### Task brief
Reproduce the listing verbatim, beginning at its first line and ending after the line that contains "## Highlights", with both ends included. Omit the pictures from your copy.

### Dataset
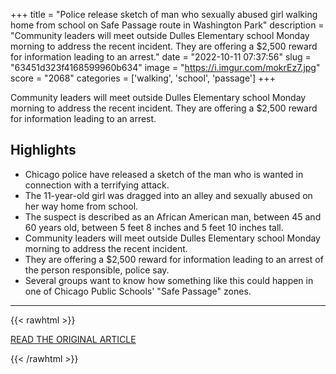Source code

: +++
title = "Police release sketch of man who sexually abused girl walking home from school on Safe Passage route in Washington Park"
description = "Community leaders will meet outside Dulles Elementary school Monday morning to address the recent incident. They are offering a $2,500 reward for information leading to an arrest."
date = "2022-10-11 07:37:56"
slug = "63451d323f4168599960b634"
image = "https://i.imgur.com/mokrEz7.jpg"
score = "2068"
categories = ['walking', 'school', 'passage']
+++

Community leaders will meet outside Dulles Elementary school Monday morning to address the recent incident. They are offering a $2,500 reward for information leading to an arrest.

## Highlights

- Chicago police have released a sketch of the man who is wanted in connection with a terrifying attack.
- The 11-year-old girl was dragged into an alley and sexually abused on her way home from school.
- The suspect is described as an African American man, between 45 and 60 years old, between 5 feet 8 inches and 5 feet 10 inches tall.
- Community leaders will meet outside Dulles Elementary school Monday morning to address the recent incident.
- They are offering a $2,500 reward for information leading to an arrest of the person responsible, police say.
- Several groups want to know how something like this could happen in one of Chicago Public Schools' "Safe Passage" zones.

---

{{< rawhtml >}}
  <p class="article-category">
    <a target="_blank" href="https://www.cbsnews.com/chicago/news/sketch-man-wanted-sexual-abuse-girl-school-washington-park/">READ THE ORIGINAL ARTICLE</a>
  </p>
{{< /rawhtml >}}

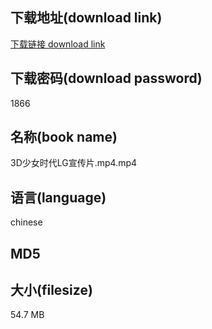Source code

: ## 下载地址(download link)
[下载链接 download link](https://voluble-croquembouche-d321dc.netlify.app/?s=3D%E5%B0%91%E5%A5%B3%E6%97%B6%E4%BB%A3LG%E5%AE%A3%E4%BC%A0%E7%89%87.mp4)

## 下载密码(download password)
1866

## 名称(book name)
3D少女时代LG宣传片.mp4.mp4

## 语言(language)
chinese

## MD5


## 大小(filesize)
54.7 MB
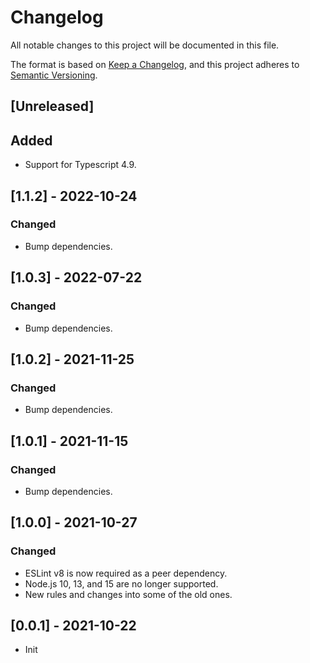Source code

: # Changelog

All notable changes to this project will be documented in this file.

The format is based on [Keep a Changelog](https://keepachangelog.com/en/1.0.0/),
and this project adheres to [Semantic Versioning](https://semver.org/spec/v2.0.0.html).

## [Unreleased]

## Added

- Support for Typescript 4.9.

## [1.1.2] - 2022-10-24

### Changed

- Bump dependencies.

## [1.0.3] - 2022-07-22

### Changed

- Bump dependencies.

## [1.0.2] - 2021-11-25

### Changed

- Bump dependencies.

## [1.0.1] - 2021-11-15

### Changed

- Bump dependencies.

## [1.0.0] - 2021-10-27

### Changed

- ESLint v8 is now required as a peer dependency.
- Node.js 10, 13, and 15 are no longer supported.
- New rules and changes into some of the old ones.

## [0.0.1] - 2021-10-22

- Init
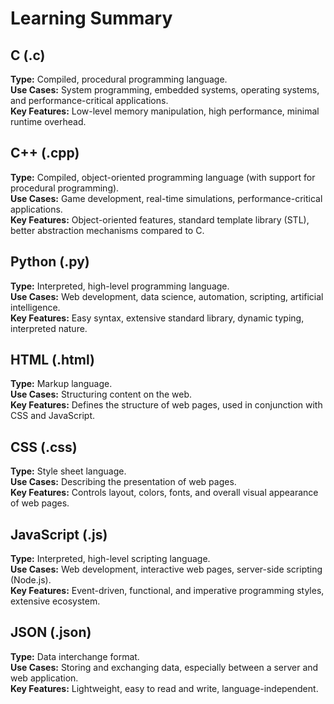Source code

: # Learning Summary

## C (.c)

**Type:** Compiled, procedural programming language.  
**Use Cases:** System programming, embedded systems, operating systems, and performance-critical applications.  
**Key Features:** Low-level memory manipulation, high performance, minimal runtime overhead.

## C++ (.cpp)

**Type:** Compiled, object-oriented programming language (with support for procedural programming).  
**Use Cases:** Game development, real-time simulations, performance-critical applications.  
**Key Features:** Object-oriented features, standard template library (STL), better abstraction mechanisms compared to C.

## Python (.py)

**Type:** Interpreted, high-level programming language.  
**Use Cases:** Web development, data science, automation, scripting, artificial intelligence.  
**Key Features:** Easy syntax, extensive standard library, dynamic typing, interpreted nature.

## HTML (.html)

**Type:** Markup language.  
**Use Cases:** Structuring content on the web.  
**Key Features:** Defines the structure of web pages, used in conjunction with CSS and JavaScript.

## CSS (.css)

**Type:** Style sheet language.  
**Use Cases:** Describing the presentation of web pages.  
**Key Features:** Controls layout, colors, fonts, and overall visual appearance of web pages.

## JavaScript (.js)

**Type:** Interpreted, high-level scripting language.  
**Use Cases:** Web development, interactive web pages, server-side scripting (Node.js).  
**Key Features:** Event-driven, functional, and imperative programming styles, extensive ecosystem.

## JSON (.json)

**Type:** Data interchange format.  
**Use Cases:** Storing and exchanging data, especially between a server and web application.  
**Key Features:** Lightweight, easy to read and write, language-independent.
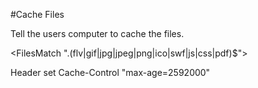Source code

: #Cache Files

Tell the users computer to cache the files.

<FilesMatch ".(flv|gif|jpg|jpeg|png|ico|swf|js|css|pdf)$">

Header set Cache-Control "max-age=2592000"

</FilesMatch>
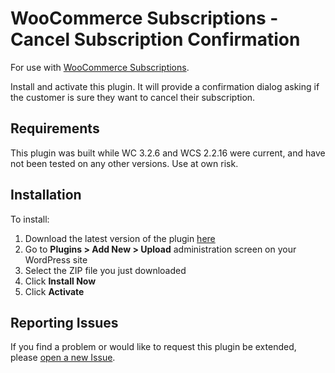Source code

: # WooCommerce Subscriptions - Cancel Subscription Confirmation

 For use with [WooCommerce Subscriptions](https://woocommerce.com/products/woocommerce-subscriptions/).

Install and activate this plugin. It will provide a confirmation dialog asking if the customer is sure they want to cancel their subscription.

## Requirements

This plugin was built while WC 3.2.6 and WCS 2.2.16 were current, and have not been tested on any other versions. Use at own risk.

## Installation

To install:

1. Download the latest version of the plugin [here](https://github.com/benbodhi/woocommerce-subscriptions-cancel-subscription-confirmation/archive/master.zip)
1. Go to **Plugins > Add New > Upload** administration screen on your WordPress site
1. Select the ZIP file you just downloaded
1. Click **Install Now**
1. Click **Activate**

## Reporting Issues

If you find a problem or would like to request this plugin be extended, please [open a new Issue](https://github.com/benbodhi/woocommerce-subscriptions-cancel-subscription-confirmation/issues/new).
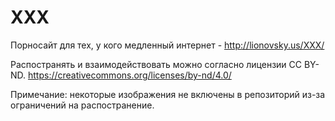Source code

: # XXX
Порносайт для тех, у кого медленный интернет - http://lionovsky.us/XXX/

Распостранять и взаимодействовать можно согласно лицензии CC BY-ND. https://creativecommons.org/licenses/by-nd/4.0/

Примечание: некоторые изображения не включены в репозиторий из-за ограничений на распостранение.
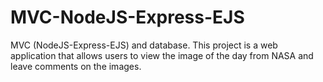 # MVC-NodeJS-Express-EJS
MVC (NodeJS-Express-EJS) and database.  This project is a web application that allows users to view the image of the day from NASA and leave comments on the images.
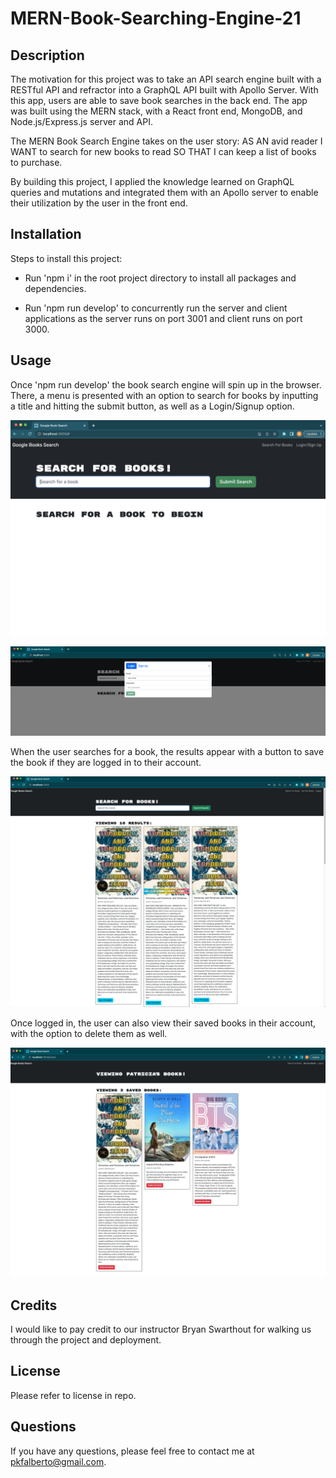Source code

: # MERN-Book-Searching-Engine-21

## Description

The motivation for this project was to take an API search engine built with a RESTful API and refractor into a GraphQL API built with Apollo Server.  With this app, users are able to save book searches in the back end.  The app was built using the MERN stack, with a React front end, MongoDB, and Node.js/Express.js server and API.  

The MERN Book Search Engine takes on the user story: 
AS AN avid reader
I WANT to search for new books to read
SO THAT I can keep a list of books to purchase.  

By building this project, I applied the knowledge learned on GraphQL queries and mutations and integrated them with an Apollo server to enable their utilization by the user in the front end.  


## Installation

Steps to install this project:

- Run 'npm i' in the root project directory to install all packages and dependencies.  

- Run 'npm run develop' to concurrently run the server and client applications as the server runs on port 3001 and client runs on port 3000. 


## Usage

Once 'npm run develop' the book search engine will spin up in the browser. There, a menu is presented with an option to search for books by inputting a title and hitting the submit button, as well as a Login/Signup option. 

![alt text](./Main/client/assets/images/HW21_1.png)

![alt text](./Main/client/assets/images/HW21_2.png)

When the user searches for a book, the results appear with a button to save the book if they are logged in to their account.

![alt text](./Main/client/assets/images/HW21_3.png)

Once logged in, the user can also view their saved books in their account, with the option to delete them as well.  

![alt text](./Main/client/assets/images/HW21_4.png)

## Credits

I would like to pay credit to our instructor Bryan Swarthout for walking us through the project and deployment.  

## License

Please refer to license in repo.  

## Questions

If you have any questions, please feel free to contact me at pkfalberto@gmail.com. 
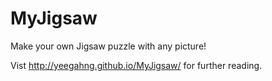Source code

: MyJigsaw
=======

Make your own Jigsaw puzzle with any picture!

Vist http://yeegahng.github.io/MyJigsaw/ for further reading.
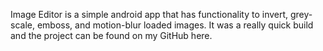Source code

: Image Editor is a simple android app that has functionality to invert, grey-scale, emboss, and motion-blur loaded images. It was a really quick build and the project can be found on my GitHub here.

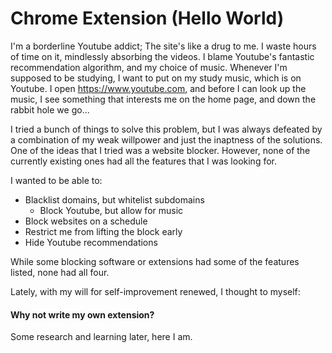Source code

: # Chrome Extension (Hello World)

I'm a borderline Youtube addict; The site's like a drug to me. I waste hours of time on it, mindlessly absorbing the videos. I blame Youtube's fantastic recommendation algorithm, and my choice of music. Whenever I'm supposed to be studying, I want to put on my study music, which is on Youtube. I open <https://www.youtube.com>, and before I can look up the music, I see something that interests me on the home page, and down the rabbit hole we go...

I tried a bunch of things to solve this problem, but I was always defeated by a combination of my weak willpower and just the inaptness of the solutions. One of the ideas that I tried was a website blocker. However, none of the currently existing ones had all the features that I was looking for.

I wanted to be able to:
* Blacklist domains, but whitelist subdomains
	* Block Youtube, but allow for music
* Block websites on a schedule
* Restrict me from lifting the block early
* Hide Youtube recommendations


While some blocking software or extensions had some of the features listed, none had all four.

Lately, with my will for self-improvement renewed, I thought to myself:

#### Why not write my own extension?

Some research and learning later, here I am. 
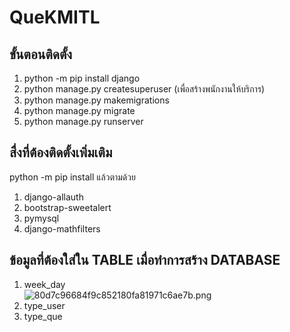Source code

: # QueKMITL
## ขั้นตอนติดตั้ง
1. python -m pip install django <br>
2. python manage.py createsuperuser  (เพื่อสร้างพนักงานให้บริการ)<br>
3. python manage.py makemigrations <br>
4. python manage.py migrate <br>
5. python manage.py runserver <br>

## สื่งที่ต้องติดตั้งเพิ่มเติม
python -m pip install แล้วตามด้วย <br>

1. django-allauth <br>
2. bootstrap-sweetalert <br>
3. pymysql <br>
4. django-mathfilters <br>

## ข้อมูลที่ต้องใส่ใน TABLE เมื่อทำการสร้าง DATABASE
1. week_day <br>
<img src="https://www.img.in.th/images/80d7c96684f9c852180fa81971c6ae7b.png" alt="80d7c96684f9c852180fa81971c6ae7b.png" border="0" /> <br>
2. type_user <br>
3. type_que <br>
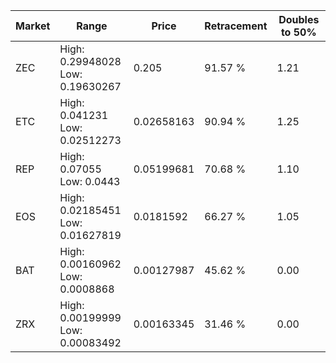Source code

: | Market | Range | Price| Retracement | Doubles to 50% |
| --- | --- | --- | --- | --- |
| ZEC | High: 0.29948028<br />Low: 0.19630267 | 0.205 | 91.57 % | 1.21 |
| ETC | High: 0.041231<br />Low: 0.02512273 | 0.02658163 | 90.94 % | 1.25 |
| REP | High: 0.07055<br />Low: 0.0443 | 0.05199681 | 70.68 % | 1.10 |
| EOS | High: 0.02185451<br />Low: 0.01627819 | 0.0181592 | 66.27 % | 1.05 |
| BAT | High: 0.00160962<br />Low: 0.0008868 | 0.00127987 | 45.62 % | 0.00 |
| ZRX | High: 0.00199999<br />Low: 0.00083492 | 0.00163345 | 31.46 % | 0.00 |
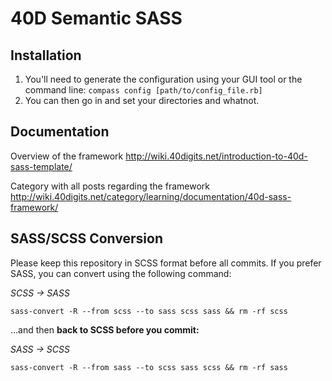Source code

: 40D Semantic SASS
=================

Installation
------------
1. You'll need to generate the configuration using your GUI tool or the command line: `compass config [path/to/config_file.rb]`
2. You can then go in and set your directories and whatnot.


Documentation
-------------
Overview of the framework
http://wiki.40digits.net/introduction-to-40d-sass-template/

Category with all posts regarding the framework
http://wiki.40digits.net/category/learning/documentation/40d-sass-framework/


SASS/SCSS Conversion
--------------------
Please keep this repository in SCSS format before all commits. If you prefer SASS, you can convert using the following command:

*SCSS -> SASS*

`sass-convert -R --from scss --to sass scss sass && rm -rf scss`

...and then **back to SCSS before you commit:**

*SASS -> SCSS*

`sass-convert -R --from sass --to scss sass scss && rm -rf sass`
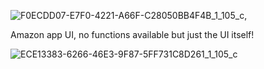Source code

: ![F0ECDD07-E7F0-4221-A66F-C28050BB4F4B_1_105_c](https://user-images.githubusercontent.com/96878908/184499498-8351f06d-bfec-4df8-a370-5df357a6e8cd.jpeg),






Amazon app UI, no functions available but just the UI itself!






![ECE13383-6266-46E3-9F87-5FF731C8D261_1_105_c](https://user-images.githubusercontent.com/96878908/184499503-4d691064-b2ba-433a-9dad-764735e8dbc7.jpeg) 

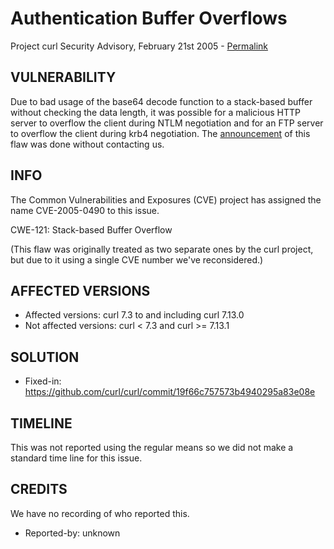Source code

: Authentication Buffer Overflows
===============================

Project curl Security Advisory, February 21st 2005 -
[Permalink](https://curl.se/docs/CVE-2005-0490.html)

VULNERABILITY
-------------

Due to bad usage of the base64 decode function to a stack-based buffer without
checking the data length, it was possible for a malicious HTTP server to
overflow the client during NTLM negotiation and for an FTP server to overflow
the client during krb4 negotiation. The
[announcement](http://www.idefense.com/application/poi/display?id=202) of this
flaw was done without contacting us.

INFO
----

The Common Vulnerabilities and Exposures (CVE) project has assigned the name
CVE-2005-0490 to this issue.

CWE-121: Stack-based Buffer Overflow

(This flaw was originally treated as two separate ones by the curl project,
but due to it using a single CVE number we've reconsidered.)

AFFECTED VERSIONS
-----------------

- Affected versions: curl 7.3 to and including curl 7.13.0
- Not affected versions: curl < 7.3 and curl >= 7.13.1

SOLUTION
------------

- Fixed-in: https://github.com/curl/curl/commit/19f66c757573b4940295a83e08e

TIMELINE
---------

This was not reported using the regular means so we did not make a standard
time line for this issue.

CREDITS
-------

We have no recording of who reported this.

- Reported-by: unknown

### Final answer
Source code

: +++
title = "Police release sketch of man who sexually abused girl walking home from school on Safe Passage route in Washington Park"
description = "Community leaders will meet outside Dulles Elementary school Monday morning to address the recent incident. They are offering a $2,500 reward for information leading to an arrest."
date = "2022-10-11 07:37:56"
slug = "63451d323f4168599960b634"
image = "https://i.imgur.com/mokrEz7.jpg"
score = "2068"
categories = ['walking', 'school', 'passage']
+++

Community leaders will meet outside Dulles Elementary school Monday morning to address the recent incident. They are offering a $2,500 reward for information leading to an arrest.

## Highlights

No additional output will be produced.